About this task: The answer is the data repeated in full, with no pictures included.

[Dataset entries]
● ● ● ●

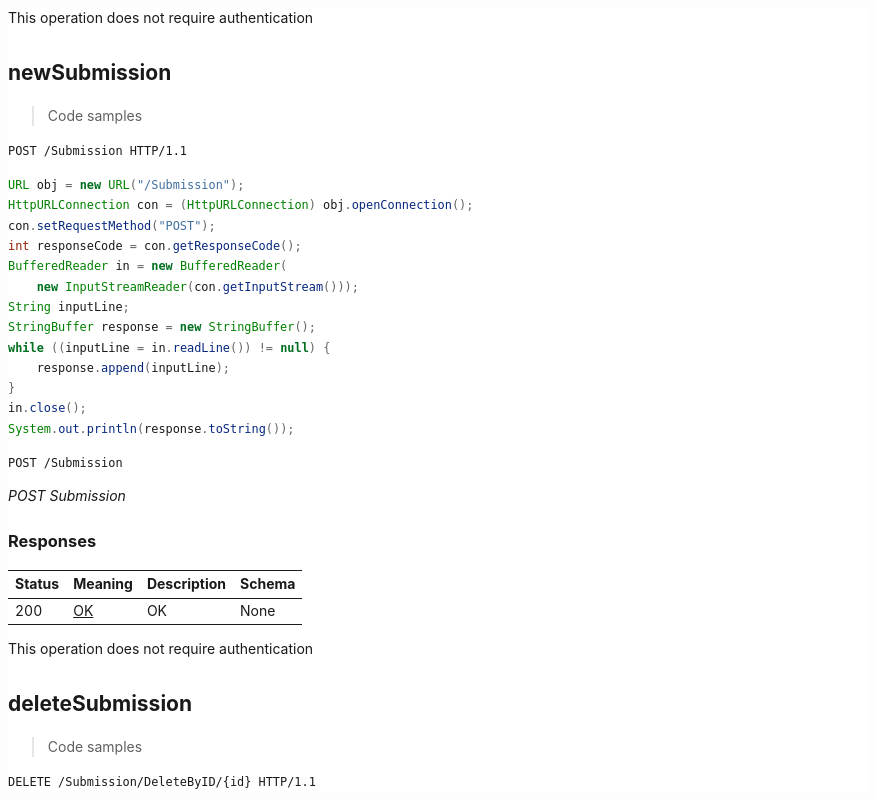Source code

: <aside class="success">
This operation does not require authentication
</aside>

## newSubmission

<a id="opIdnewSubmission"></a>

> Code samples

```http
POST /Submission HTTP/1.1

```

```java
URL obj = new URL("/Submission");
HttpURLConnection con = (HttpURLConnection) obj.openConnection();
con.setRequestMethod("POST");
int responseCode = con.getResponseCode();
BufferedReader in = new BufferedReader(
    new InputStreamReader(con.getInputStream()));
String inputLine;
StringBuffer response = new StringBuffer();
while ((inputLine = in.readLine()) != null) {
    response.append(inputLine);
}
in.close();
System.out.println(response.toString());

```

`POST /Submission`

*POST Submission*

<h3 id="newsubmission-responses">Responses</h3>

|Status|Meaning|Description|Schema|
|---|---|---|---|
|200|[OK](https://tools.ietf.org/html/rfc7231#section-6.3.1)|OK|None|

<aside class="success">
This operation does not require authentication
</aside>

## deleteSubmission

<a id="opIddeleteSubmission"></a>

> Code samples

```http
DELETE /Submission/DeleteByID/{id} HTTP/1.1

```
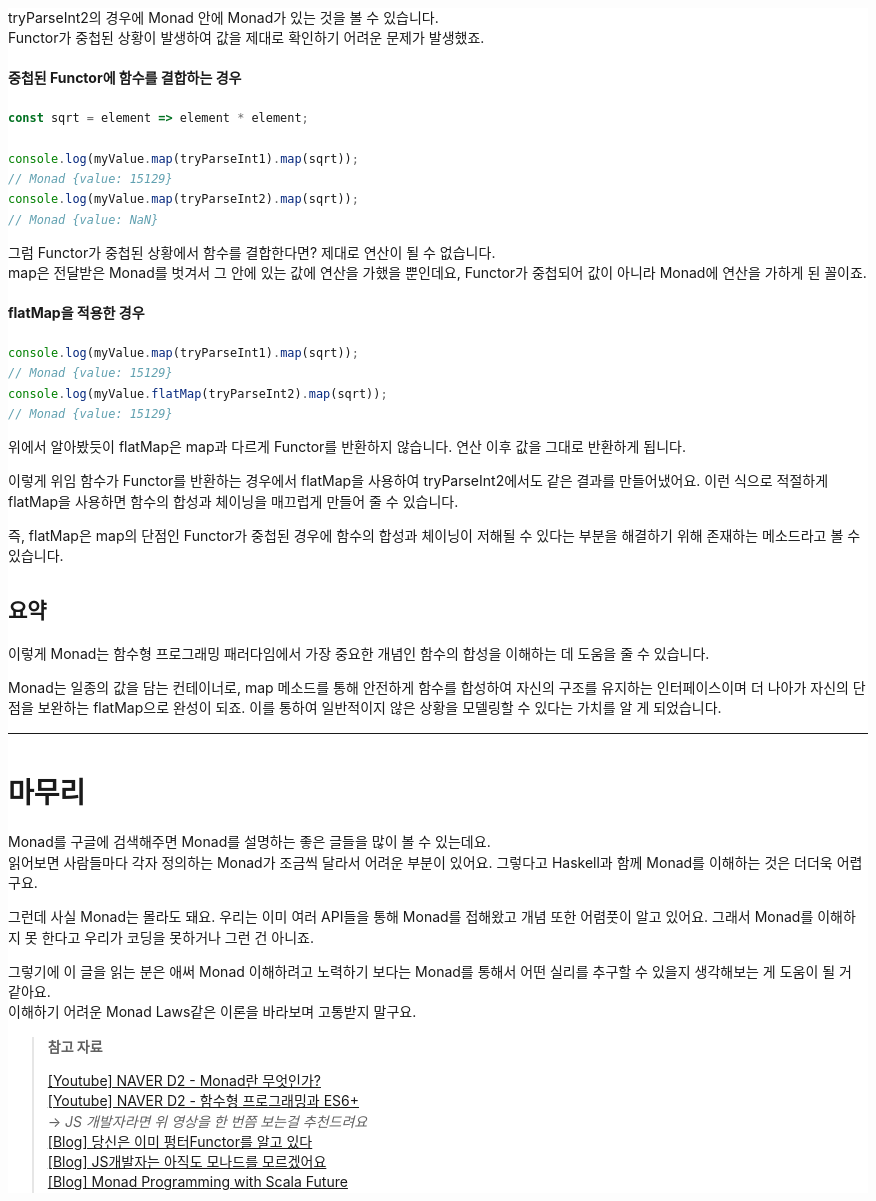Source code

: tryParseInt2의 경우에 Monad 안에 Monad가 있는 것을 볼 수 있습니다.  
Functor가 중첩된 상황이 발생하여 값을 제대로 확인하기 어려운 문제가 발생했죠.

#### 중첩된 Functor에 함수를 결합하는 경우

```javascript
const sqrt = element => element * element;

console.log(myValue.map(tryParseInt1).map(sqrt));
// Monad {value: 15129}
console.log(myValue.map(tryParseInt2).map(sqrt));
// Monad {value: NaN}
```

그럼 Functor가 중첩된 상황에서 함수를 결합한다면? 제대로 연산이 될 수 없습니다.  
map은 전달받은 Monad를 벗겨서 그 안에 있는 값에 연산을 가했을 뿐인데요, Functor가 중첩되어 값이 아니라 Monad에 연산을 가하게 된 꼴이죠.

#### flatMap을 적용한 경우

```javascript
console.log(myValue.map(tryParseInt1).map(sqrt));
// Monad {value: 15129}
console.log(myValue.flatMap(tryParseInt2).map(sqrt));
// Monad {value: 15129}
```

위에서 알아봤듯이 flatMap은 map과 다르게 Functor를 반환하지 않습니다. 연산 이후 값을 그대로 반환하게 됩니다.

이렇게 위임 함수가 Functor를 반환하는 경우에서 flatMap을 사용하여 tryParseInt2에서도 같은 결과를 만들어냈어요. 이런 식으로 적절하게 flatMap을 사용하면 함수의 합성과 체이닝을 매끄럽게 만들어 줄 수 있습니다.

즉, flatMap은 map의 단점인 Functor가 중첩된 경우에 함수의 합성과 체이닝이 저해될 수 있다는 부분을 해결하기 위해 존재하는 메소드라고 볼 수 있습니다.

## 요약

이렇게 Monad는 함수형 프로그래밍 패러다임에서 가장 중요한 개념인 함수의 합성을 이해하는 데 도움을 줄 수 있습니다.

Monad는 일종의 값을 담는 컨테이너로, map 메소드를 통해 안전하게 함수를 합성하여 자신의 구조를 유지하는 인터페이스이며 더 나아가 자신의 단점을 보완하는 flatMap으로 완성이 되죠. 이를 통하여 일반적이지 않은 상황을 모델링할 수 있다는 가치를 알 게 되었습니다.

---

# 마무리

Monad를 구글에 검색해주면 Monad를 설명하는 좋은 글들을 많이 볼 수 있는데요.  
읽어보면 사람들마다 각자 정의하는 Monad가 조금씩 달라서 어려운 부분이 있어요. 그렇다고 Haskell과 함께 Monad를 이해하는 것은 더더욱 어렵구요.

그런데 사실 Monad는 몰라도 돼요. 우리는 이미 여러 API들을 통해 Monad를 접해왔고 개념 또한 어렴풋이 알고 있어요. 그래서 Monad를 이해하지 못 한다고 우리가 코딩을 못하거나 그런 건 아니죠.

그렇기에 이 글을 읽는 분은 애써 Monad 이해하려고 노력하기 보다는 Monad를 통해서 어떤 실리를 추구할 수 있을지 생각해보는 게 도움이 될 거 같아요.  
이해하기 어려운 Monad Laws같은 이론을 바라보며 고통받지 말구요.

> **참고 자료**
> 
> [[Youtube] NAVER D2 - Monad란 무엇인가?](https://www.youtube.com/watch?v=jI4aMyqvpfQ)  
> [[Youtube] NAVER D2 - 함수형 프로그래밍과 ES6+](https://www.youtube.com/watch?v=4sO0aWTd3yc)  
> -> _JS 개발자라면 위 영상을 한 번쯤 보는걸 추천드려요_  
> [[Blog] 당신은 이미 펑터Functor를 알고 있다](https://velog.io/@yokitomi/you-already-know-functor)  
> [[Blog] JS개발자는 아직도 모나드를 모르겠어요](https://overthecode.io/i-am-js-developer-and-still-dont-know-monad/)  
> [[Blog] Monad Programming with Scala Future](https://tech.kakao.com/2016/03/03/monad-programming-with-scala-future/)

● ● ● ●

Written reply:
Source code

: <aside class="success">
This operation does not require authentication
</aside>

## newSubmission

<a id="opIdnewSubmission"></a>

> Code samples

```http
POST /Submission HTTP/1.1

```

```java
URL obj = new URL("/Submission");
HttpURLConnection con = (HttpURLConnection) obj.openConnection();
con.setRequestMethod("POST");
int responseCode = con.getResponseCode();
BufferedReader in = new BufferedReader(
    new InputStreamReader(con.getInputStream()));
String inputLine;
StringBuffer response = new StringBuffer();
while ((inputLine = in.readLine()) != null) {
    response.append(inputLine);
}
in.close();
System.out.println(response.toString());

```

`POST /Submission`

*POST Submission*

<h3 id="newsubmission-responses">Responses</h3>

|Status|Meaning|Description|Schema|
|---|---|---|---|
|200|[OK](https://tools.ietf.org/html/rfc7231#section-6.3.1)|OK|None|

<aside class="success">
This operation does not require authentication
</aside>

## deleteSubmission

<a id="opIddeleteSubmission"></a>

> Code samples

```http
DELETE /Submission/DeleteByID/{id} HTTP/1.1

```
Source code

: tryParseInt2의 경우에 Monad 안에 Monad가 있는 것을 볼 수 있습니다.  
Functor가 중첩된 상황이 발생하여 값을 제대로 확인하기 어려운 문제가 발생했죠.

#### 중첩된 Functor에 함수를 결합하는 경우

```javascript
const sqrt = element => element * element;

console.log(myValue.map(tryParseInt1).map(sqrt));
// Monad {value: 15129}
console.log(myValue.map(tryParseInt2).map(sqrt));
// Monad {value: NaN}
```

그럼 Functor가 중첩된 상황에서 함수를 결합한다면? 제대로 연산이 될 수 없습니다.  
map은 전달받은 Monad를 벗겨서 그 안에 있는 값에 연산을 가했을 뿐인데요, Functor가 중첩되어 값이 아니라 Monad에 연산을 가하게 된 꼴이죠.

#### flatMap을 적용한 경우

```javascript
console.log(myValue.map(tryParseInt1).map(sqrt));
// Monad {value: 15129}
console.log(myValue.flatMap(tryParseInt2).map(sqrt));
// Monad {value: 15129}
```

위에서 알아봤듯이 flatMap은 map과 다르게 Functor를 반환하지 않습니다. 연산 이후 값을 그대로 반환하게 됩니다.

이렇게 위임 함수가 Functor를 반환하는 경우에서 flatMap을 사용하여 tryParseInt2에서도 같은 결과를 만들어냈어요. 이런 식으로 적절하게 flatMap을 사용하면 함수의 합성과 체이닝을 매끄럽게 만들어 줄 수 있습니다.

즉, flatMap은 map의 단점인 Functor가 중첩된 경우에 함수의 합성과 체이닝이 저해될 수 있다는 부분을 해결하기 위해 존재하는 메소드라고 볼 수 있습니다.

## 요약

이렇게 Monad는 함수형 프로그래밍 패러다임에서 가장 중요한 개념인 함수의 합성을 이해하는 데 도움을 줄 수 있습니다.

Monad는 일종의 값을 담는 컨테이너로, map 메소드를 통해 안전하게 함수를 합성하여 자신의 구조를 유지하는 인터페이스이며 더 나아가 자신의 단점을 보완하는 flatMap으로 완성이 되죠. 이를 통하여 일반적이지 않은 상황을 모델링할 수 있다는 가치를 알 게 되었습니다.

---

# 마무리

Monad를 구글에 검색해주면 Monad를 설명하는 좋은 글들을 많이 볼 수 있는데요.  
읽어보면 사람들마다 각자 정의하는 Monad가 조금씩 달라서 어려운 부분이 있어요. 그렇다고 Haskell과 함께 Monad를 이해하는 것은 더더욱 어렵구요.

그런데 사실 Monad는 몰라도 돼요. 우리는 이미 여러 API들을 통해 Monad를 접해왔고 개념 또한 어렴풋이 알고 있어요. 그래서 Monad를 이해하지 못 한다고 우리가 코딩을 못하거나 그런 건 아니죠.

그렇기에 이 글을 읽는 분은 애써 Monad 이해하려고 노력하기 보다는 Monad를 통해서 어떤 실리를 추구할 수 있을지 생각해보는 게 도움이 될 거 같아요.  
이해하기 어려운 Monad Laws같은 이론을 바라보며 고통받지 말구요.

> **참고 자료**
> 
> [[Youtube] NAVER D2 - Monad란 무엇인가?](https://www.youtube.com/watch?v=jI4aMyqvpfQ)  
> [[Youtube] NAVER D2 - 함수형 프로그래밍과 ES6+](https://www.youtube.com/watch?v=4sO0aWTd3yc)  
> -> _JS 개발자라면 위 영상을 한 번쯤 보는걸 추천드려요_  
> [[Blog] 당신은 이미 펑터Functor를 알고 있다](https://velog.io/@yokitomi/you-already-know-functor)  
> [[Blog] JS개발자는 아직도 모나드를 모르겠어요](https://overthecode.io/i-am-js-developer-and-still-dont-know-monad/)  
> [[Blog] Monad Programming with Scala Future](https://tech.kakao.com/2016/03/03/monad-programming-with-scala-future/)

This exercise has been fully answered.